For each tool (including the one published in this study), we summarize: the software category (based upon the tool’s architecture and mode of use); its metabolism reconstruction strategy (whether it is a pathway prediction tool or a modeling tool or both); the data source(s) it uses for enzyme and metabolic pathway information; how it calculates pathway completeness or generates models (depending on reconstruction strategy); what input and output types it accepts/generates; any additional capabilities as advertised by the tool’s publication; whether or not the tool is open-source; the program type; and what language(s) it is developed in (if known).
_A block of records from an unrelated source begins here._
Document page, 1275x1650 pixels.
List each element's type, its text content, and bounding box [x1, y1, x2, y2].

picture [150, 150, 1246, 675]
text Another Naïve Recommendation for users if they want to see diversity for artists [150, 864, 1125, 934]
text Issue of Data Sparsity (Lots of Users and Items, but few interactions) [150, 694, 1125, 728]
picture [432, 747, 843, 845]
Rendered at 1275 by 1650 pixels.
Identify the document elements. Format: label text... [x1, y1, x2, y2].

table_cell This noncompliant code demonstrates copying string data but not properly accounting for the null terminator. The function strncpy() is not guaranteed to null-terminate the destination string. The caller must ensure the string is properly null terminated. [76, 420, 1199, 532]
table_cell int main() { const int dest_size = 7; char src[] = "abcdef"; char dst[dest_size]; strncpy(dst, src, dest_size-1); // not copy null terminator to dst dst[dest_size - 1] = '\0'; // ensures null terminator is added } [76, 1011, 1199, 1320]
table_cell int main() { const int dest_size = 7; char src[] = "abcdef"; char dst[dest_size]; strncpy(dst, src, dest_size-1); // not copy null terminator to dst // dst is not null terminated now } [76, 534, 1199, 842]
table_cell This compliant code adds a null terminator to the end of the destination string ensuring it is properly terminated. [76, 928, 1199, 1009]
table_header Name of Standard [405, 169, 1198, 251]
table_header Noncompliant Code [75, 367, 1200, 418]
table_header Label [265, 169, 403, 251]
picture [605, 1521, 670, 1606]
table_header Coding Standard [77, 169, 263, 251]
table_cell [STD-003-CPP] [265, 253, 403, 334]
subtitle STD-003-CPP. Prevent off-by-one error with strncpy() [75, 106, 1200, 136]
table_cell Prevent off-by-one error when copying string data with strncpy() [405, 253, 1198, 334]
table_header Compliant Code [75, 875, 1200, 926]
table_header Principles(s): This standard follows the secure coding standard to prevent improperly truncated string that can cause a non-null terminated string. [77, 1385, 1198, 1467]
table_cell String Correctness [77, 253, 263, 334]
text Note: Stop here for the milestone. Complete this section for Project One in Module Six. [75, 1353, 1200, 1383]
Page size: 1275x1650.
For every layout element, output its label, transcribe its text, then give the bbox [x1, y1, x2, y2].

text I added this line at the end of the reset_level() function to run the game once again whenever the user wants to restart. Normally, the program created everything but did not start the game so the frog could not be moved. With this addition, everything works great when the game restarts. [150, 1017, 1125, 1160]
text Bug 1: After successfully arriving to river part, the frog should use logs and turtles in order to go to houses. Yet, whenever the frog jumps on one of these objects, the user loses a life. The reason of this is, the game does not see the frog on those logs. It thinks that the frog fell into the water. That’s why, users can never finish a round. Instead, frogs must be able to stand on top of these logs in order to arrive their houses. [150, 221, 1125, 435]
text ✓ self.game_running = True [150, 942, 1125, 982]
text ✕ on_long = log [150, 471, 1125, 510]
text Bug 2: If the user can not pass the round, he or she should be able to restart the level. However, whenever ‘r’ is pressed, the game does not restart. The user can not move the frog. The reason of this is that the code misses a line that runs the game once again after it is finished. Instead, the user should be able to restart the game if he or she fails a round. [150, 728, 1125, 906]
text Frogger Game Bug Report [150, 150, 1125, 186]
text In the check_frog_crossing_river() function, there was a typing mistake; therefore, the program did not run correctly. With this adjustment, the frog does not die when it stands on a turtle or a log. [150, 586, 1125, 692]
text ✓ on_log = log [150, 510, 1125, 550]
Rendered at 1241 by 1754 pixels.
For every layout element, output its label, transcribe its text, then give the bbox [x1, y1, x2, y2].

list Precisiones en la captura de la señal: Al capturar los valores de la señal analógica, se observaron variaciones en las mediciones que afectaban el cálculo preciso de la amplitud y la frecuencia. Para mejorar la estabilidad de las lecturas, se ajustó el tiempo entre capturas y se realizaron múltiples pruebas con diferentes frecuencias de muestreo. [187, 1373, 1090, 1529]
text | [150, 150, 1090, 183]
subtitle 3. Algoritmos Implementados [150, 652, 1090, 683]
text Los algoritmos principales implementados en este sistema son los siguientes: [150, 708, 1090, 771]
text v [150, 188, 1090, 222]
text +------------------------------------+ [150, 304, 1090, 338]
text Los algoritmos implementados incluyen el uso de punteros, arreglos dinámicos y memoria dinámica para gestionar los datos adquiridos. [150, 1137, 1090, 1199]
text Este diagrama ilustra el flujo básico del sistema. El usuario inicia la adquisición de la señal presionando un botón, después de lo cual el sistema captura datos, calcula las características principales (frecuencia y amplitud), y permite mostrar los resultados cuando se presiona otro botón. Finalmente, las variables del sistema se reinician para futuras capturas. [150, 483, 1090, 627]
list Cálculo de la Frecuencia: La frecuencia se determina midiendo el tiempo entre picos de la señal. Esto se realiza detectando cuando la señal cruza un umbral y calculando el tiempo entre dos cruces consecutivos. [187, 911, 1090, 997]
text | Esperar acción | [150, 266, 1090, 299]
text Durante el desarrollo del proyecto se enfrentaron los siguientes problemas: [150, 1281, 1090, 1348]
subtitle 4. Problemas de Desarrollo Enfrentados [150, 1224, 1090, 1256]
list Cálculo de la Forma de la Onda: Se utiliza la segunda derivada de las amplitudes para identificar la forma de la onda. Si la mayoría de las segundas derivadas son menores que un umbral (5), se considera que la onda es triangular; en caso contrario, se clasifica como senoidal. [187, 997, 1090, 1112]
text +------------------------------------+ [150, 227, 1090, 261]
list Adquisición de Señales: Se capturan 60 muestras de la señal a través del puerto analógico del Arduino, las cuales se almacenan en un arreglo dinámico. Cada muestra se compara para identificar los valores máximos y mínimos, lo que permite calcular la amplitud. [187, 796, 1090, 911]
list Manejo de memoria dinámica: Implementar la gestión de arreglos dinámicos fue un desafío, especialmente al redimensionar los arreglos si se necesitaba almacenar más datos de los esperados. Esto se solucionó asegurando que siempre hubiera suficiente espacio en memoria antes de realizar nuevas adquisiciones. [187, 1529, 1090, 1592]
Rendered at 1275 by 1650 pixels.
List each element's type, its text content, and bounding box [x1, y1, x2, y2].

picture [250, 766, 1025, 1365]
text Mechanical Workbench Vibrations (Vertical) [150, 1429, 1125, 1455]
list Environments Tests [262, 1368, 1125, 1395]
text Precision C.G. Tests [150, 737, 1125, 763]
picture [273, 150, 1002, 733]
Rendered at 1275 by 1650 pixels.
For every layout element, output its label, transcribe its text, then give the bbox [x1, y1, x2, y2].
The reference publication and code repository or webpage for each tool is also included.

(a) Distribution (mean and standard deviation) of PPCN and PPCN error (computed relative to either average genomic completeness or average genomic copy number) across each validation test case, as well as the proportion of correct, off-by-one, and off-by-two community size estimates in each test case. (b) Spearman’s correlation test results between sample parameters (genome size, community size, and diversity level) and important values computed in our approach (PPCN, PPCN accuracy metrics, and accuracy of community size estimates). Negative values are shown in red and nonsignificant p-values are highlighted in blue. (c) Normalized and rank-ordered relative abundance data from the top 20 most abundant microbial populations in healthy gut metagenomes that we used to recreate a ‘typical’ relative abundance curve for our simulated metagenomes, based upon data from Beghini et al., 2021. Each initial column provides the data from a single sample, and the final four columns describe: the average relative abundance at each rank order; the averages when scaled such that the minimum abundance is 1; the corresponding (integer) coverage values for each scaled average relative abundance value; and the coverage values when increased by 20× for sufficient sequencing depth for assembly.